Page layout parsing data
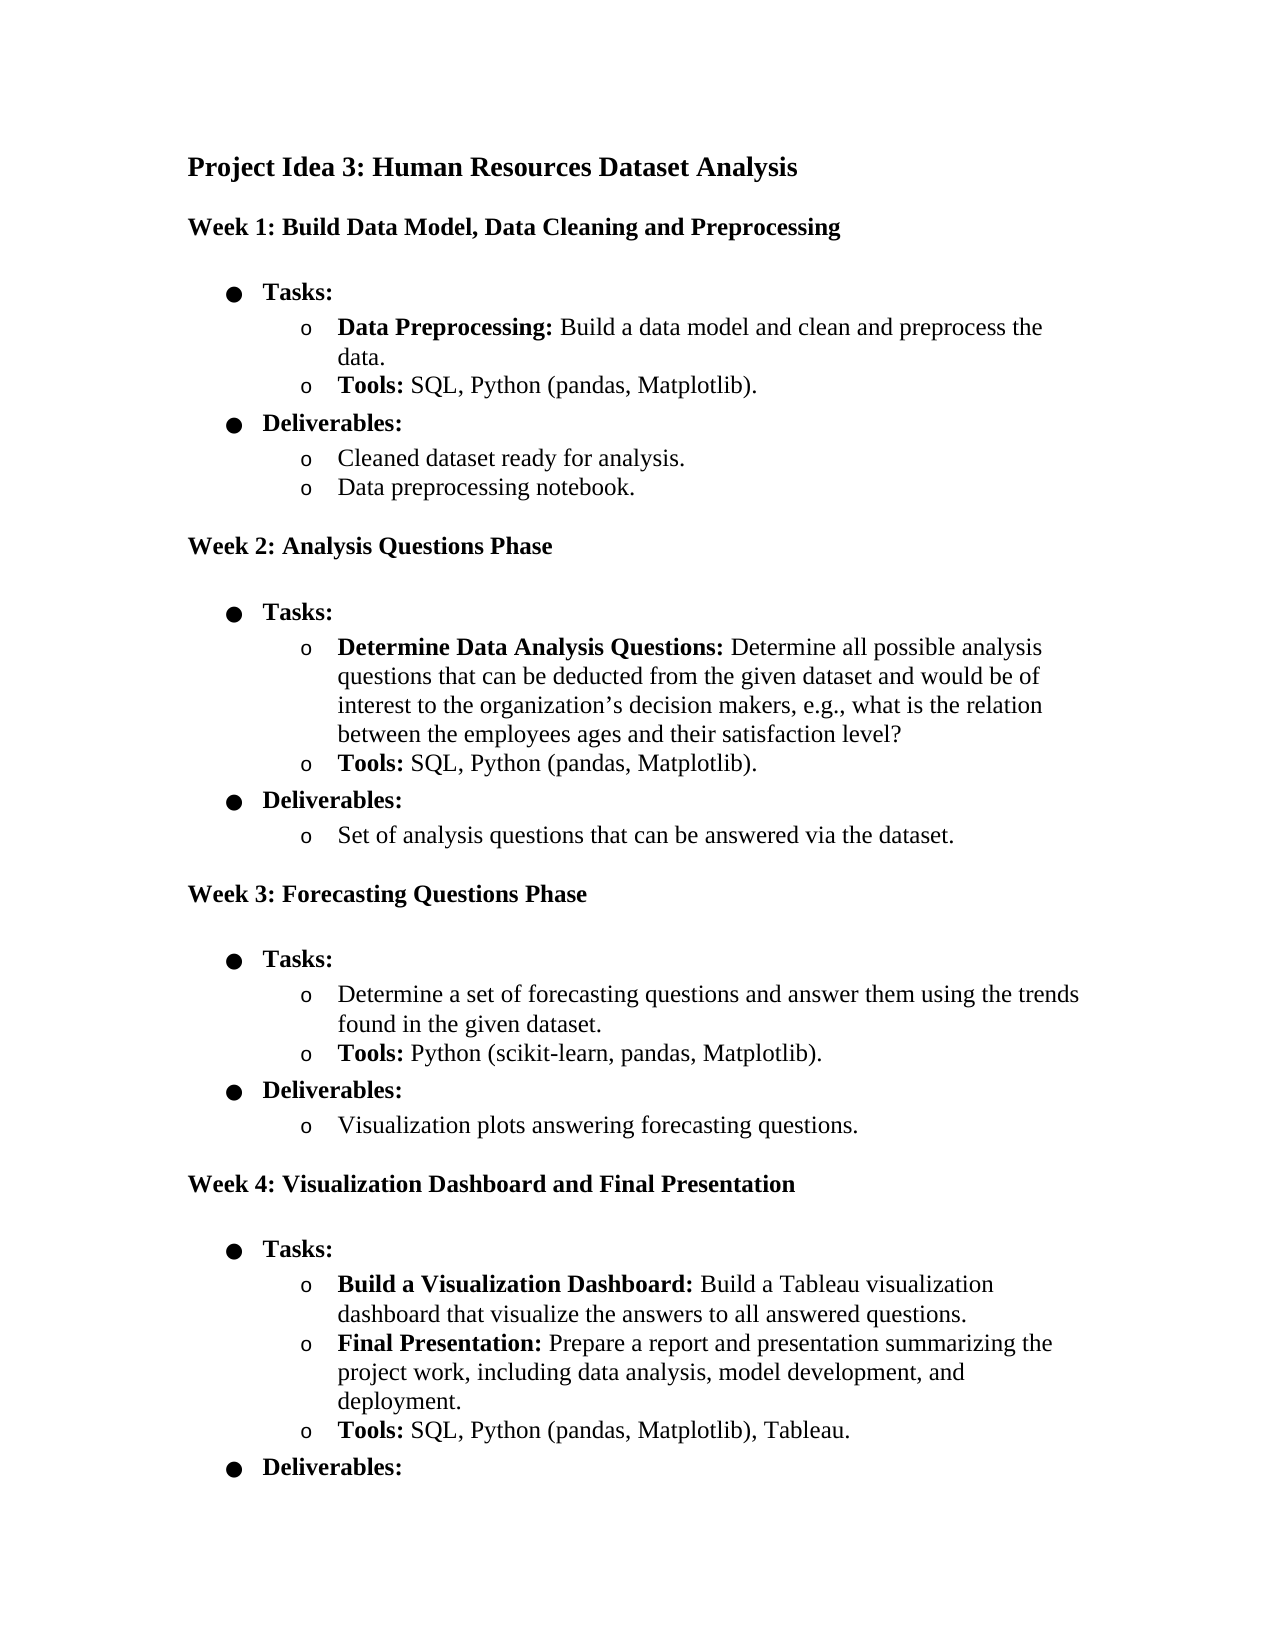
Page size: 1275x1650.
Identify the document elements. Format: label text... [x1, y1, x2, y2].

text Week 4: Visualization Dashboard and Final Presentation [187, 1169, 1087, 1197]
list Tools: Python (scikit-learn, pandas, Matplotlib). [300, 1038, 1087, 1067]
list Tasks: [225, 937, 1087, 979]
list Deliverables: [225, 777, 1087, 820]
list Build a Visualization Dashboard: Build a Tableau visualization dashboard that visualize the answers to all answered questions. [300, 1269, 1087, 1328]
list Tasks: [225, 269, 1087, 312]
list Deliverables: [225, 400, 1087, 443]
text Week 3: Forecasting Questions Phase [187, 879, 1087, 907]
list Deliverables: [225, 1444, 1087, 1487]
text Project Idea 3: Human Resources Dataset Analysis [187, 150, 1087, 182]
list Final Presentation: Prepare a report and presentation summarizing the project work, including data analysis, model development, and deployment. [300, 1328, 1087, 1415]
list Data preprocessing notebook. [300, 472, 1087, 502]
text Week 2: Analysis Questions Phase [187, 531, 1087, 560]
list Set of analysis questions that can be answered via the dataset. [300, 820, 1087, 849]
list Tools: SQL, Python (pandas, Matplotlib), Tableau. [300, 1415, 1087, 1444]
list Determine a set of forecasting questions and answer them using the trends found in the given dataset. [300, 979, 1087, 1038]
list Tools: SQL, Python (pandas, Matplotlib). [300, 371, 1087, 400]
text Week 1: Build Data Model, Data Cleaning and Preprocessing [187, 212, 1087, 240]
list Deliverables: [225, 1067, 1087, 1110]
list Visualization plots answering forecasting questions. [300, 1110, 1087, 1139]
list Cleaned dataset ready for analysis. [300, 443, 1087, 472]
list Data Preprocessing: Build a data model and clean and preprocess the data. [300, 312, 1087, 371]
list Tasks: [225, 1227, 1087, 1269]
list Tools: SQL, Python (pandas, Matplotlib). [300, 748, 1087, 777]
list Tasks: [225, 589, 1087, 632]
list Determine Data Analysis Questions: Determine all possible analysis questions that can be deducted from the given dataset and would be of interest to the organization’s decision makers, e.g., what is the relation between the employees ages and their satisfaction level? [300, 632, 1087, 748]
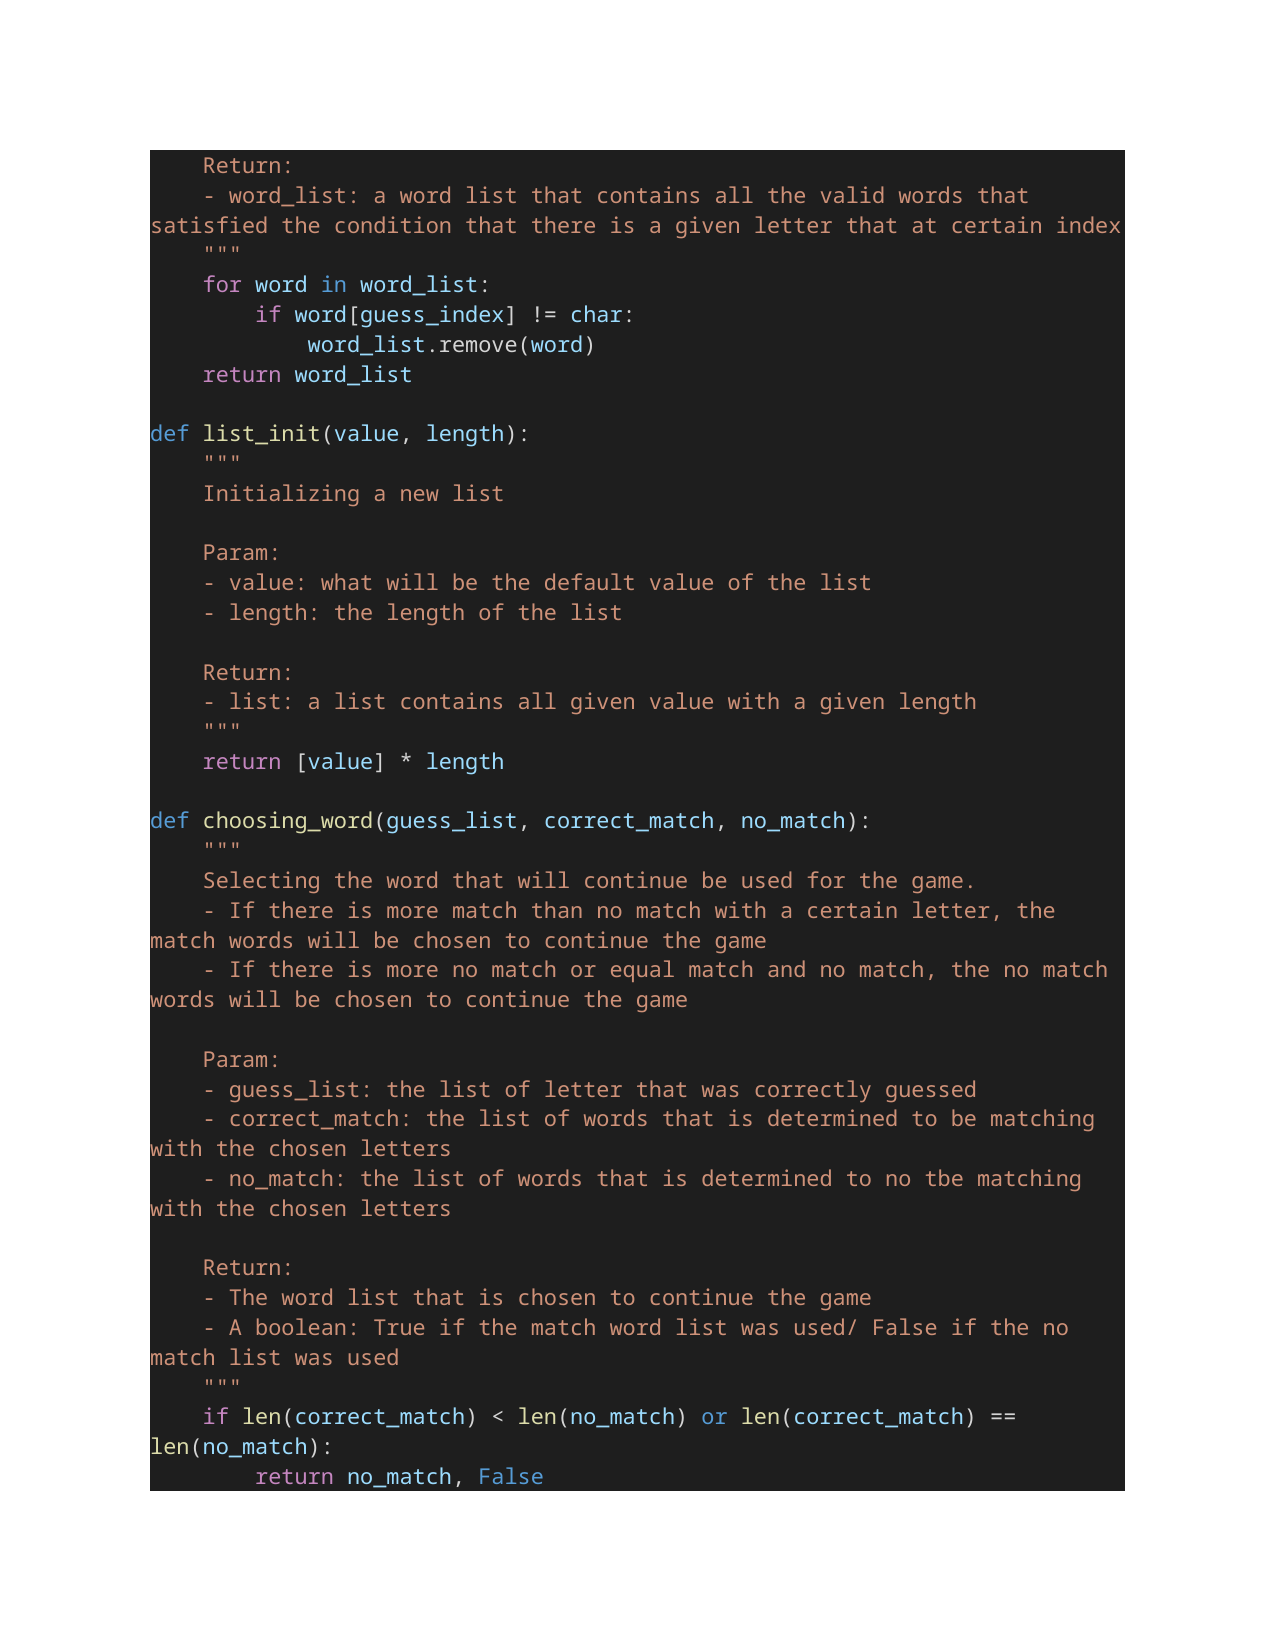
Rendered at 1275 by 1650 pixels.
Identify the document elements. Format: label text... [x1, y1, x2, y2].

text """ [150, 448, 1125, 478]
text def choosing_word(guess_list, correct_match, no_match): [150, 805, 1125, 835]
text word_list.remove(word) [150, 329, 1125, 358]
text for word in word_list: [150, 269, 1125, 299]
text Selecting the word that will continue be used for the game. [150, 865, 1125, 895]
text - no_match: the list of words that is determined to no tbe matching with the chosen letters [150, 1163, 1125, 1222]
text Return: [150, 656, 1125, 686]
text if word[guess_index] != char: [150, 299, 1125, 329]
text """ [150, 716, 1125, 746]
text - If there is more match than no match with a certain letter, the match words will be chosen to continue the game [150, 895, 1125, 954]
text Return: [150, 1252, 1125, 1282]
text Param: [150, 537, 1125, 567]
text - word_list: a word list that contains all the valid words that satisfied the condition that there is a given letter that at certain index [150, 180, 1125, 239]
text - value: what will be the default value of the list [150, 567, 1125, 597]
text """ [150, 1371, 1125, 1401]
text """ [150, 835, 1125, 865]
text - The word list that is chosen to continue the game [150, 1282, 1125, 1312]
text - guess_list: the list of letter that was correctly guessed [150, 1073, 1125, 1103]
text - A boolean: True if the match word list was used/ False if the no match list was used [150, 1312, 1125, 1371]
text if len(correct_match) < len(no_match) or len(correct_match) == len(no_match): [150, 1401, 1125, 1461]
text def list_init(value, length): [150, 418, 1125, 448]
text return no_match, False [150, 1461, 1125, 1491]
text Return: [150, 150, 1125, 180]
text return word_list [150, 358, 1125, 388]
text return [value] * length [150, 746, 1125, 776]
text - list: a list contains all given value with a given length [150, 686, 1125, 716]
text - length: the length of the list [150, 597, 1125, 627]
text """ [150, 239, 1125, 269]
text - correct_match: the list of words that is determined to be matching with the chosen letters [150, 1103, 1125, 1163]
text Param: [150, 1044, 1125, 1073]
text Initializing a new list [150, 478, 1125, 507]
text - If there is more no match or equal match and no match, the no match words will be chosen to continue the game [150, 954, 1125, 1014]
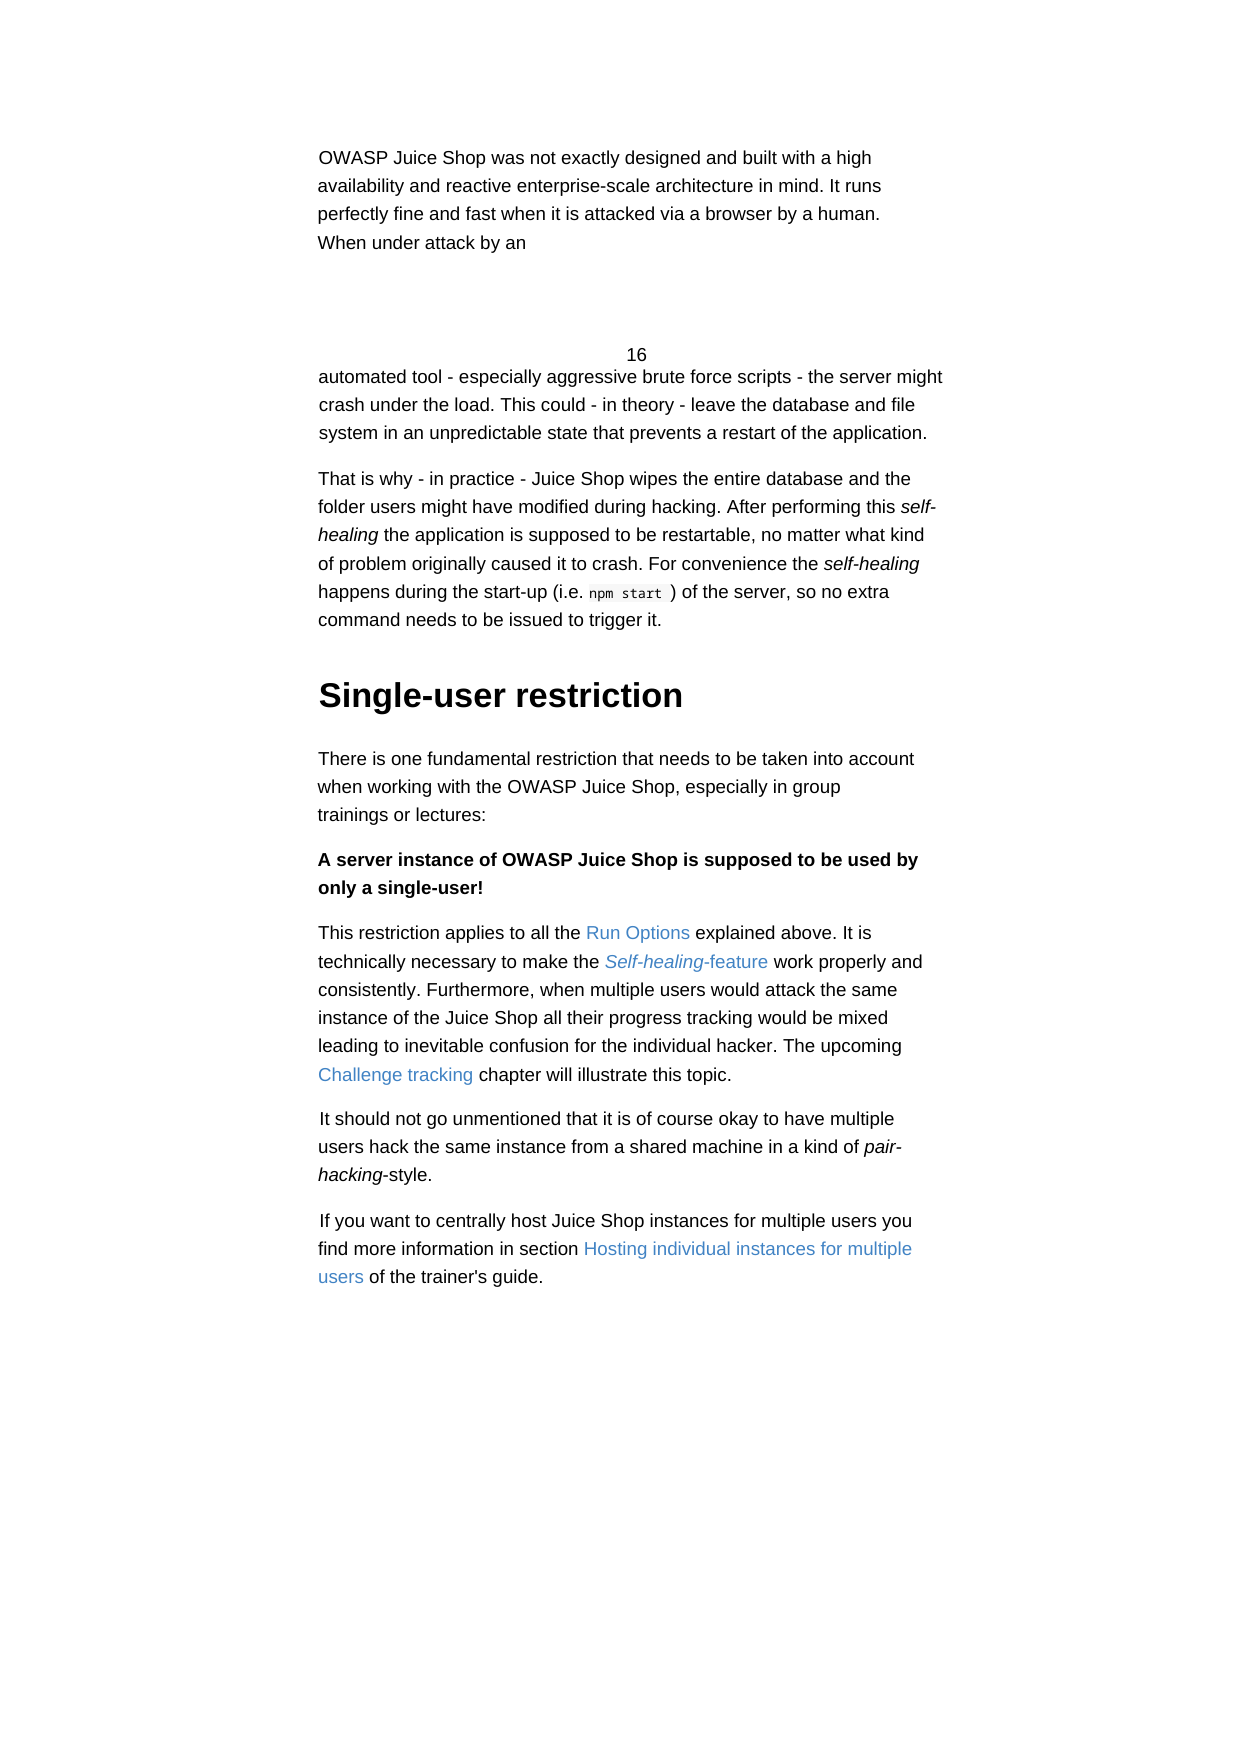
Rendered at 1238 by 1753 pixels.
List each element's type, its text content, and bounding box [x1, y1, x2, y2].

• [Task to carry out] Check every line of the records, and copy the ones that hold the word "game".

• [The completed task]
text Selecting the word that will continue be used for the game. [150, 865, 1125, 895]
text - If there is more match than no match with a certain letter, the match words will be chosen to continue the game [150, 895, 1125, 954]
text - The word list that is chosen to continue the game [150, 1282, 1125, 1312]
text - If there is more no match or equal match and no match, the no match words will be chosen to continue the game [150, 954, 1125, 1014]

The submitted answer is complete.